Notice how blatant the politicalization is. Note too that the NSF STAFF will enforce the political correctness in case right-wing extremist scientists (like myself) place too much weight on the science. Presumably, if we are to believe NSF then European and Japanese science are unhealthy due to lack of African-Americans. In reality, US dominance in science has been steadily shrinking over the last few decades while unhealthy Europeans have been cobbling together the Large Hadron Collider etc etc.
#21 Mawi (Guest) on Friday December 10, 2010 at 11:06am
While I personally think that it is always a ridiculous idea to cut funding for science, let the public go ahead and vote to do it. Heck that means the USA will just have to buy even more of their weapons and technology from Germany and Japan and when they run out of money, then those countries will just sell more to China.
#22 SocraticGadfly (Guest) on Friday December 10, 2010 at 12:08pm
@No. 8 ... why would he NOT be serious? This is the Congress the tea party types wanted and what they voted for.
@No. 14 ... please. If you’re going to wail about the decline of U.S. science , cite somebody better than Tom “My Head is Flat” Friedman.
#23 economics101 (Guest) on Friday December 10, 2010 at 12:09pm
I have to say the outlook for the rest of the world is bright with the USA taking itself out of the science/research/education race. I mean there’s a big minus sign on US economy as it is but if we give you one or two more decades all that will be left is a bunch of uneducated consumers
Now “all” Europe has to compete against is China/Russia while the US fades into oblivion as every so-called Superpower did in the past.
#24 klouchis on Friday December 10, 2010 at 6:22pm
I think you are right and you are wrong. I agree that the scientific outlook for the rest of the world is bright compared to the outlook of the United States. I just disagree that this is a new development
I myself am a graduate student (PhD Electrical Engineering) in the USA. The biggest problem with our (meaning the USA) scientific decision making ability isn’t with our day to day political decisions. The problem occurred is when our government decided that it is no longer important to educate our children to understand math and science. Just look at who the researchers are at the USA universities anyways. Many of the are not Americans and did the majority of their education in their home countries. The USA has gone on for decades having other countries educate their citizens in math and science. It is much cheaper to educate someone to be a researcher for 4-6 years then it is to educate someone from age 5-18 then teach them how to be a researcher.

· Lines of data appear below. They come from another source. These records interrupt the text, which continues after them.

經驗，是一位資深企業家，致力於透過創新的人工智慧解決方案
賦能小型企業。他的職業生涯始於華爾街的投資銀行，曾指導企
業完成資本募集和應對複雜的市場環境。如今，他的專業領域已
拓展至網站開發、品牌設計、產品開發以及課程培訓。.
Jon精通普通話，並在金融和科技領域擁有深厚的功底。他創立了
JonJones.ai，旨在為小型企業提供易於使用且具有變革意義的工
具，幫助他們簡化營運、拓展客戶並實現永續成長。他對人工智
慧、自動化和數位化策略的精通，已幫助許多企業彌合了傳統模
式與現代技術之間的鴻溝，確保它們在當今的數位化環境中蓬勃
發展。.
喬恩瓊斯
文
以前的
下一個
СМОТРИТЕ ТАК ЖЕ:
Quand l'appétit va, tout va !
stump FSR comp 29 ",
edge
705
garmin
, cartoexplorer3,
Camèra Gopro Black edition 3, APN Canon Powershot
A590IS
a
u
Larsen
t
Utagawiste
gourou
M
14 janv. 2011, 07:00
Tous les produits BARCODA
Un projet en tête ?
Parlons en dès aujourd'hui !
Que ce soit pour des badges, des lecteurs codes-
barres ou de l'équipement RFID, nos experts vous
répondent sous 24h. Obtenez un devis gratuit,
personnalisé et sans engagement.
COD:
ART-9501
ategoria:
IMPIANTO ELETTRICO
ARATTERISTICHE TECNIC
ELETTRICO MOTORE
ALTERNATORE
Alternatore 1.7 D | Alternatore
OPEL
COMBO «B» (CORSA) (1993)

That being said I don’t intend to let political BS get in the way of my country’s academic pursuits. It will definitely be tougher without the funding, but if we can just figure out that we need to teach younger generations how to add without using their overpriced i<noun> then we just might figure out that we can still crank out top notch research as well.
#25 Max (Guest) on Saturday December 11, 2010 at 10:34am
This YouCut idea is sweeping the nation and empowering us simple folk. Why, just the other day I was getting my appendix removed, when my surgeon handed me the scalpel, and said, “You cut!” I felt so empowered!
#26 Jorge Kafkazar (Guest) on Saturday December 11, 2010 at 5:52pm
The Climategate Papers (have you actually read any of them?) reveal that the peer review process has been seriously compromised by incestuous selection of reviewers. It is also relevant that researchers have withheld public-funded data in violation of FOI and transparency requirements. The “self-policing” system is clearly off the track, and something must be done. Is this the answer? I’m not sure it is, but it necessarily follows the failure of the “good ol’ boy” peer network. It’s far too late for pious hand-wringing.